Не глядя в ту сторону, старик прошел и уселся над хомутом.

— А тебе, дурню, чего тут надо? — закричала старуха, выбегая из кухни с чугуном воды.

Старик виновато сгорбился и засуетился: за хомут да из хаты… Но и в клети он не мог взяться за работу. Слушал. Марыля кричала хриплым, звериным голосом, а потом затихла. «Видать, конец?» — подумал старик. И вдруг слышит: шлеп, шлеп, шлеп от сеней — идет его Катерина.

— Ну, бросай хомут, Степан: надо гробик сколотить, — сказала она, входя в клеть. — Боже мой, боже!.. И что же это делается? — И вдруг — а-ха-ха-а! — заплакала навзрыд.

…В ногах у сомлевшей невестки лежало мертвое дитя. Старик глянул на него и молча двинулся из хаты. Взял в каморке топор, пилу, горсть гвоздей и пошел в клеть. Руки у него как-то странно дрожали. Присел на колоде и закурил люльку. Успокоившись немного, взобрался на чердак и стал со стуком перекидывать доски, отыскивая нужный кусок. Выбрав источенную шашелем шелевку, сбросил ее вниз, поскреб немного рубанком, распилил и сбил гробик.

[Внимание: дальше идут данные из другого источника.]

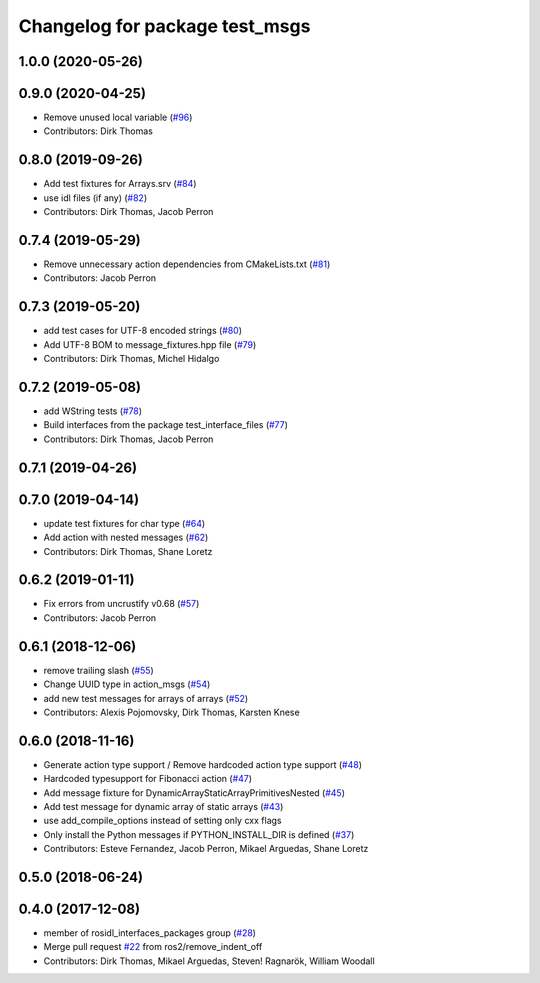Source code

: ^^^^^^^^^^^^^^^^^^^^^^^^^^^^^^^
Changelog for package test_msgs
^^^^^^^^^^^^^^^^^^^^^^^^^^^^^^^

1.0.0 (2020-05-26)
------------------

0.9.0 (2020-04-25)
------------------
* Remove unused local variable (`#96 <https://github.com/ros2/rcl_interfaces/issues/96>`_)
* Contributors: Dirk Thomas

0.8.0 (2019-09-26)
------------------
* Add test fixtures for Arrays.srv (`#84 <https://github.com/ros2/rcl_interfaces/issues/84>`_)
* use idl files (if any) (`#82 <https://github.com/ros2/rcl_interfaces/issues/82>`_)
* Contributors: Dirk Thomas, Jacob Perron

0.7.4 (2019-05-29)
------------------
* Remove unnecessary action dependencies from CMakeLists.txt (`#81 <https://github.com/ros2/rcl_interfaces/issues/81>`_)
* Contributors: Jacob Perron

0.7.3 (2019-05-20)
------------------
* add test cases for UTF-8 encoded strings (`#80 <https://github.com/ros2/rcl_interfaces/issues/80>`_)
* Add UTF-8 BOM to message_fixtures.hpp file (`#79 <https://github.com/ros2/rcl_interfaces/issues/79>`_)
* Contributors: Dirk Thomas, Michel Hidalgo

0.7.2 (2019-05-08)
------------------
* add WString tests (`#78 <https://github.com/ros2/rcl_interfaces/issues/78>`_)
* Build interfaces from the package test_interface_files (`#77 <https://github.com/ros2/rcl_interfaces/issues/77>`_)
* Contributors: Dirk Thomas, Jacob Perron

0.7.1 (2019-04-26)
------------------

0.7.0 (2019-04-14)
------------------
* update test fixtures for char type (`#64 <https://github.com/ros2/rcl_interfaces/issues/64>`_)
* Add action with nested messages (`#62 <https://github.com/ros2/rcl_interfaces/issues/62>`_)
* Contributors: Dirk Thomas, Shane Loretz

0.6.2 (2019-01-11)
------------------
* Fix errors from uncrustify v0.68 (`#57 <https://github.com/ros2/rcl_interfaces/issues/57>`_)
* Contributors: Jacob Perron

0.6.1 (2018-12-06)
------------------
* remove trailing slash (`#55 <https://github.com/ros2/rcl_interfaces/issues/55>`_)
* Change UUID type in action_msgs (`#54 <https://github.com/ros2/rcl_interfaces/issues/54>`_)
* add new test messages for arrays of arrays (`#52 <https://github.com/ros2/rcl_interfaces/issues/52>`_)
* Contributors: Alexis Pojomovsky, Dirk Thomas, Karsten Knese

0.6.0 (2018-11-16)
------------------
* Generate action type support / Remove hardcoded action type support (`#48 <https://github.com/ros2/rcl_interfaces/issues/48>`_)
* Hardcoded typesupport for Fibonacci action (`#47 <https://github.com/ros2/rcl_interfaces/issues/47>`_)
* Add message fixture for DynamicArrayStaticArrayPrimitivesNested (`#45 <https://github.com/ros2/rcl_interfaces/issues/45>`_)
* Add test message for dynamic array of static arrays (`#43 <https://github.com/ros2/rcl_interfaces/issues/43>`_)
* use add_compile_options instead of setting only cxx flags
* Only install the Python messages if PYTHON_INSTALL_DIR is defined (`#37 <https://github.com/ros2/rcl_interfaces/issues/37>`_)
* Contributors: Esteve Fernandez, Jacob Perron, Mikael Arguedas, Shane Loretz

0.5.0 (2018-06-24)
------------------

0.4.0 (2017-12-08)
------------------
* member of rosidl_interfaces_packages group (`#28 <https://github.com/ros2/rcl_interfaces/issues/28>`_)
* Merge pull request `#22 <https://github.com/ros2/rcl_interfaces/issues/22>`_ from ros2/remove_indent_off
* Contributors: Dirk Thomas, Mikael Arguedas, Steven! Ragnarök, William Woodall
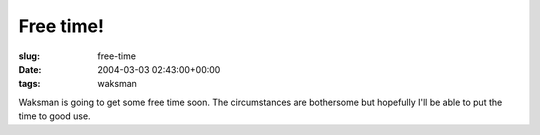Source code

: Free time!
==========

:slug: free-time
:date: 2004-03-03 02:43:00+00:00
:tags: waksman

Waksman is going to get some free time soon. The circumstances are
bothersome but hopefully I'll be able to put the time to good use.
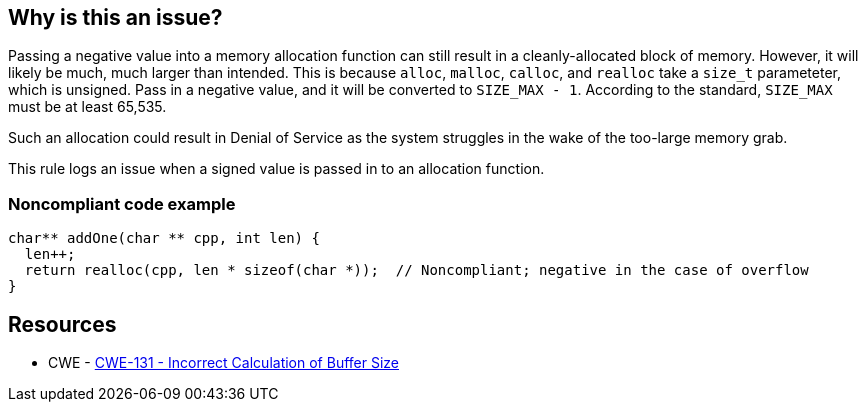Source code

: == Why is this an issue?

Passing a negative value into a memory allocation function can still result in a cleanly-allocated block of memory. However, it will likely be much, much larger than intended. This is because ``++alloc++``, ``++malloc++``, ``++calloc++``, and ``++realloc++`` take a ``++size_t++`` parameteter, which is unsigned. Pass in a negative value, and it will be converted to ``++SIZE_MAX - 1++``. According to the standard, ``++SIZE_MAX++`` must be at least 65,535.


Such an allocation could result in Denial of Service as the system struggles in the wake of the too-large memory grab. 


This rule logs an issue when a signed value is passed in to an allocation function.


=== Noncompliant code example

[source,cpp]
----
char** addOne(char ** cpp, int len) {
  len++;
  return realloc(cpp, len * sizeof(char *));  // Noncompliant; negative in the case of overflow
}
----


== Resources

* CWE - https://cwe.mitre.org/data/definitions/131[CWE-131 - Incorrect Calculation of Buffer Size]

ifdef::env-github,rspecator-view[]

'''
== Implementation Specification
(visible only on this page)

=== Message

This allocation is calculated with a signed value which could be negative.


endif::env-github,rspecator-view[]
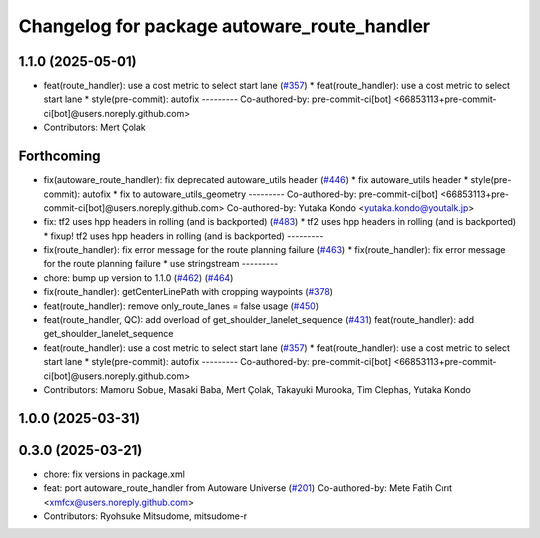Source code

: ^^^^^^^^^^^^^^^^^^^^^^^^^^^^^^^^^^^^^^^^^^^^
Changelog for package autoware_route_handler
^^^^^^^^^^^^^^^^^^^^^^^^^^^^^^^^^^^^^^^^^^^^

1.1.0 (2025-05-01)
------------------
* feat(route_handler): use a cost metric to select start lane (`#357 <https://github.com/autowarefoundation/autoware_core/issues/357>`_)
  * feat(route_handler): use a cost metric to select start lane
  * style(pre-commit): autofix
  ---------
  Co-authored-by: pre-commit-ci[bot] <66853113+pre-commit-ci[bot]@users.noreply.github.com>
* Contributors: Mert Çolak

Forthcoming
-----------
* fix(autoware_route_handler): fix deprecated autoware_utils header (`#446 <https://github.com/autowarefoundation/autoware_core/issues/446>`_)
  * fix autoware_utils header
  * style(pre-commit): autofix
  * fix to autoware_utils_geometry
  ---------
  Co-authored-by: pre-commit-ci[bot] <66853113+pre-commit-ci[bot]@users.noreply.github.com>
  Co-authored-by: Yutaka Kondo <yutaka.kondo@youtalk.jp>
* fix: tf2 uses hpp headers in rolling (and is backported) (`#483 <https://github.com/autowarefoundation/autoware_core/issues/483>`_)
  * tf2 uses hpp headers in rolling (and is backported)
  * fixup! tf2 uses hpp headers in rolling (and is backported)
  ---------
* fix(route_handler): fix error message for the route planning failure (`#463 <https://github.com/autowarefoundation/autoware_core/issues/463>`_)
  * fix(route_handler): fix error message for the route planning failure
  * use stringstream
  ---------
* chore: bump up version to 1.1.0 (`#462 <https://github.com/autowarefoundation/autoware_core/issues/462>`_) (`#464 <https://github.com/autowarefoundation/autoware_core/issues/464>`_)
* fix(route_handler): getCenterLinePath with cropping waypoints (`#378 <https://github.com/autowarefoundation/autoware_core/issues/378>`_)
* feat(route_handler): remove only_route_lanes = false usage (`#450 <https://github.com/autowarefoundation/autoware_core/issues/450>`_)
* feat(route_handler, QC): add overload of get_shoulder_lanelet_sequence (`#431 <https://github.com/autowarefoundation/autoware_core/issues/431>`_)
  feat(route_handler): add get_shoulder_lanelet_sequence
* feat(route_handler): use a cost metric to select start lane (`#357 <https://github.com/autowarefoundation/autoware_core/issues/357>`_)
  * feat(route_handler): use a cost metric to select start lane
  * style(pre-commit): autofix
  ---------
  Co-authored-by: pre-commit-ci[bot] <66853113+pre-commit-ci[bot]@users.noreply.github.com>
* Contributors: Mamoru Sobue, Masaki Baba, Mert Çolak, Takayuki Murooka, Tim Clephas, Yutaka Kondo

1.0.0 (2025-03-31)
------------------

0.3.0 (2025-03-21)
------------------
* chore: fix versions in package.xml
* feat: port autoware_route_handler from Autoware Universe (`#201 <https://github.com/autowarefoundation/autoware.core/issues/201>`_)
  Co-authored-by: Mete Fatih Cırıt <xmfcx@users.noreply.github.com>
* Contributors: Ryohsuke Mitsudome, mitsudome-r
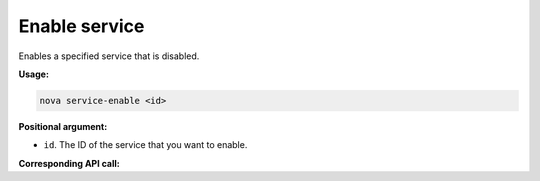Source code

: .. _nc-enable-service:

Enable service
^^^^^^^^^^^^^^^^^^^^^^^^^^^^^^^^^^^^^^^^^^^^^^^^^^^^^^^^^^^^^^^^^^^^^^^^^^^^^^^^

Enables a specified service that is disabled.

**Usage:**

.. code::  

    nova service-enable <id>

**Positional argument:**

-  ``id``. The ID of the service that you want to enable.

**Corresponding API call:** 
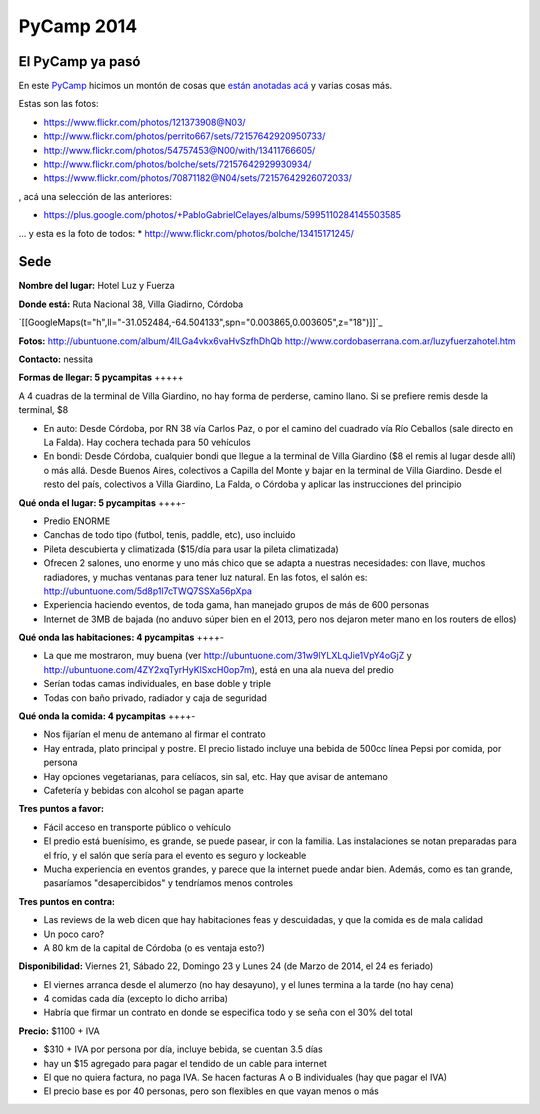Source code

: 
PyCamp 2014
===========

El PyCamp ya pasó
-----------------

En este PyCamp_ hicimos un montón de cosas que `están anotadas acá`_ y varias cosas más.

Estas son las fotos:

* https://www.flickr.com/photos/121373908@N03/

* http://www.flickr.com/photos/perrito667/sets/72157642920950733/

* http://www.flickr.com/photos/54757453@N00/with/13411766605/

* http://www.flickr.com/photos/bolche/sets/72157642929930934/

* https://www.flickr.com/photos/70871182@N04/sets/72157642926072033/

, acá una selección de las anteriores:

* https://plus.google.com/photos/+PabloGabrielCelayes/albums/5995110284145503585

... y esta es la foto de todos: * http://www.flickr.com/photos/bolche/13415171245/

  |Foto Grupal - Pycamp 2014|

Sede
----

**Nombre del lugar:** Hotel Luz y Fuerza

**Donde está:** Ruta Nacional 38, Villa Giadirno, Córdoba

`[[GoogleMaps(t="h",ll="-31.052484,-64.504133",spn="0.003865,0.003605",z="18")]]`_

**Fotos:** http://ubuntuone.com/album/4lLGa4vkx6vaHvSzfhDhQb http://www.cordobaserrana.com.ar/luzyfuerzahotel.htm

**Contacto:** nessita

**Formas de llegar: 5 pycampitas** +++++

A 4 cuadras de la terminal de Villa Giardino, no hay forma de perderse, camino llano. Si se prefiere remis desde la terminal, $8

* En auto: Desde Córdoba, por RN 38 vía Carlos Paz, o por el camino del cuadrado vía Río Ceballos (sale directo en La Falda). Hay cochera techada para 50 vehículos

* En bondi: Desde Córdoba, cualquier bondi que llegue a la terminal de Villa Giardino ($8 el remis al lugar desde allí) o más allá. Desde Buenos Aires, colectivos a Capilla del Monte y bajar en la terminal de Villa Giardino. Desde el resto del país, colectivos a Villa Giardino, La Falda, o Córdoba y aplicar las instrucciones del principio

**Qué onda el lugar: 5 pycampitas** ++++-

* Predio ENORME

* Canchas de todo tipo (futbol, tenis, paddle, etc), uso incluido

* Pileta descubierta y climatizada ($15/día para usar la pileta climatizada)

* Ofrecen 2 salones, uno enorme y uno más chico que se adapta a nuestras necesidades: con llave, muchos radiadores, y muchas ventanas para tener luz natural. En las fotos, el salón es: http://ubuntuone.com/5d8p1l7cTWQ7SSXa56pXpa

* Experiencia haciendo eventos, de toda gama, han manejado grupos de más de 600 personas

* Internet de 3MB de bajada (no anduvo súper bien en el 2013, pero nos dejaron meter mano en los routers de ellos)

**Qué onda las habitaciones: 4 pycampitas** ++++-

* La que me mostraron, muy buena (ver http://ubuntuone.com/31w9lYLXLqJie1VpY4oGjZ y http://ubuntuone.com/4ZY2xqTyrHyKlSxcH0op7m), está en una ala nueva del predio

* Serían todas camas individuales, en base doble y triple

* Todas con baño privado, radiador y caja de seguridad

**Qué onda la comida: 4 pycampitas** ++++-

* Nos fijarían el menu de antemano al firmar el contrato

* Hay entrada, plato principal y postre. El precio listado incluye una bebida de 500cc línea Pepsi por comida, por persona

* Hay opciones vegetarianas, para celíacos, sin sal, etc. Hay que avisar de antemano

* Cafetería y bebidas con alcohol se pagan aparte

**Tres puntos a favor:**

* Fácil acceso en transporte público o vehículo

* El predio está buenísimo, es grande, se puede pasear, ir con la familia. Las instalaciones se notan preparadas para el frío, y el salón que sería para el evento es seguro y lockeable

* Mucha experiencia en eventos grandes, y parece que la internet puede andar bien. Además, como es tan grande, pasaríamos "desapercibidos" y tendríamos menos controles

**Tres puntos en contra:**

* Las reviews de la web dicen que hay habitaciones feas y descuidadas, y que la comida es de mala calidad

* Un poco caro?

* A 80 km de la capital de Córdoba (o es ventaja esto?)

**Disponibilidad:** Viernes 21, Sábado 22, Domingo 23 y Lunes 24 (de Marzo de 2014, el 24 es feriado)

* El viernes arranca desde el alumerzo (no hay desayuno), y el lunes termina a la tarde (no hay cena)

* 4 comidas cada día (excepto lo dicho arriba)

* Habría que firmar un contrato en donde se especifica todo y se seña con el 30% del total

**Precio:** $1100 + IVA

* $310 + IVA por persona por día, incluye bebida, se cuentan 3.5 días

* hay un $15 agregado para pagar el tendido de un cable para internet

* El que no quiera factura, no paga IVA. Se hacen facturas A o B individuales (hay que pagar el IVA)

* El precio base es por 40 personas, pero son flexibles en que vayan menos o más

.. ############################################################################

.. _están anotadas acá: /pages/PyCamp/2014/temaspropuestos

.. |Foto Grupal - Pycamp 2014| image:: http://farm3.staticflickr.com/2828/13415171245_71096a4863_z.jpg
.. _pycamp: /pages/pycamp

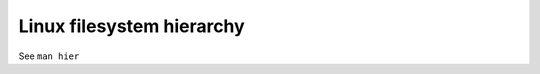 .. meta::
    :robots: noindex

Linux filesystem hierarchy
==========================

See ``man hier``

К тому времени вернулся с мельницы Иван. Он вошел в хату, ничего не зная.

— Ты, падаль, обормот криволапый! — встретила его мать. — Сколько раз я тебе говорила: не бей! Дорвешься — съел бы ее, чтоб тебя короста заела, чтоб тебя! Теперь вот получай!.. Тяни носом, петля бы тебя затянула!.

На этот раз Иван смолчал и понуро поплелся из хаты.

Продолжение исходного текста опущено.